In the opening pages of “Good Company,” Flora is looking for an old photo that captures a cherished summer back in Upstate New York. Her daughter is about to graduate from high school in Los Angeles, and Flora knows the snapshot, nicely framed, would make a perfect present. But when Flora finds the picture among some old papers in the garage, she also finds the wedding ring that her husband, Julian, claimed he’d lost in a lake that summer. Its reappearance suddenly calls into question what was really going on during those August nights — and during all the years since.

“Good Company” functions very much like that beloved photo. It’s a moment caught in time, but its meaning is informed by everything around it. Flora and Julian and their friends may be smiling and looking at the camera, but that doesn’t mean they were all seeing the same thing. And this novel plays with time in a similarly complex way, moving back into the history of a small group to bring everything to bear on the perfectly staged image of “the couple everyone wanted to be.”

Flora and Julian are the exceptional theater people who seem to have done the impossible: made a stable life together. “Flora didn’t realize how much she’d invested in the mythology of her marriage,” Sweeney writes. “Like good actors, they whittled it down to a few symbolic moments that added up to the legend of Florian.”

There are no villains in “Good Company,” which only makes the theme of betrayal more poignant — and more realistic. As Flora tries to figure out what the rediscovered wedding ring means and what she’s going to do about it, we’re drawn deep into the experiences of her family and her most trusted friends, Margot and David. Over the years, they’ve grown much more successful and considerably wealthier — Margot is a TV star, David is a doctor — but the two families have never let that push them apart. What develops is a story about the twisted strands of devotion and envy that hold any long-term relationship together.

Before she got married, Flora hoped to make her mark on Broadway, and though she got a few small parts now and then, she lived the precarious life of so many part-time artists in New York. But eventually, Flora gave up her dreams, stepped away from “legitimate theater” and started doing voice-over work for commercials.
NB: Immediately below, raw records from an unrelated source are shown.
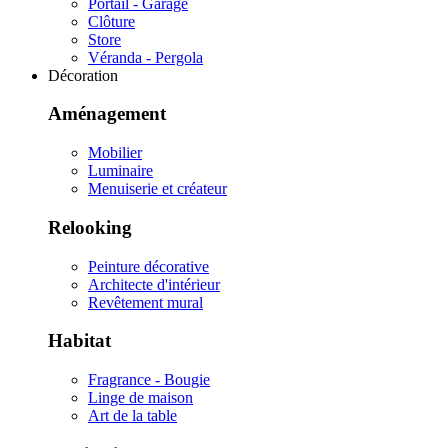
Portail - Garage
Clôture
Store
Véranda - Pergola
Décoration
Aménagement
Mobilier
Luminaire
Menuiserie et créateur
Relooking
Peinture décorative
Architecte d'intérieur
Revêtement mural
Habitat
Fragrance - Bougie
Linge de maison
Art de la table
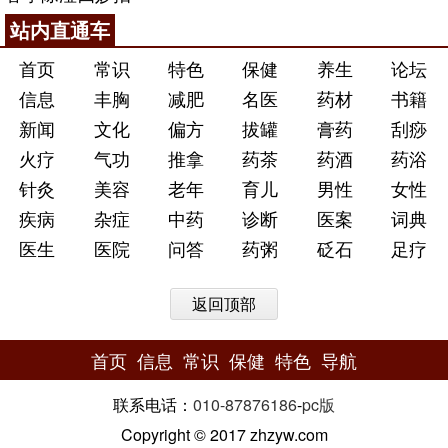
站内直通车
首页
常识
特色
保健
养生
论坛
信息
丰胸
减肥
名医
药材
书籍
新闻
文化
偏方
拔罐
膏药
刮痧
火疗
气功
推拿
药茶
药酒
药浴
针灸
美容
老年
育儿
男性
女性
疾病
杂症
中药
诊断
医案
词典
医生
医院
问答
药粥
砭石
足疗
返回顶部
首页
信息
常识
保健
特色
导航
联系电话：
010-87876186
-
pc版
Copyright © 2017 zhzyw.com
Suddenly, she felt she was hovering in the confluence of her old theater colleagues’ pity and envy.

Sweeney builds that conflict between artistic purity and adult practicality right into Flora’s marriage. While she makes the sacrifices necessary to keep their family financially solvent, her husband is the co-founder of a theater called Good Company, which becomes “the defining law of their existence.” It’s a noble endeavor, to be sure, one of those high-quality, low-profit Manhattan groups with a summer stock offshoot in Upstate New York. Flora would never admit to being irritated by Julian’s success, but there’s something annoying about the way the world conforms to the desires of handsome, charismatic men like her husband. She can’t help but notice that “a group of young company members — all women, of course — fell into formation like a chorus line executing a series of perfect kicks. One became his de facto assistant, another a self-appointed company secretary, a third kept petty annoyances at bay.”

“Did you organize all this?” Flora asks him.
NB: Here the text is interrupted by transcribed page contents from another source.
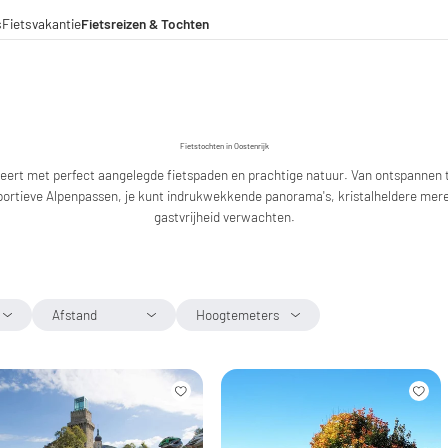
s
Fietsvakantie
Fietsreizen & Tochten
eizen
ochten
menwerkingen
aden voor lange afstanden
Fietstochten in Oostenrijk
ireert met perfect aangelegde fietspaden en prachtige natuur. Van ontspannen 
portieve Alpenpassen, je kunt indrukwekkende panorama's, kristalheldere me
gastvrijheid verwachten.
Afstand
Hoogtemeters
“No, it just kind of happened,” he replies, oblivious to his own power.

Sweeney’s effectiveness as a novelist stems from her protean sympathy, her ability to move among these characters and capture each one’s feelings without judgment. As we see some of the same events from various points of view, we don’t learn who was right — who could ever be right, after all? — but we get a poignant, sometimes comic sense of the way we each experience the same events, the same decisions, the same mistakes. In Sweeney’s hands, that’s not a recipe for endless conflict, but a road to understanding and — maybe — forgiveness.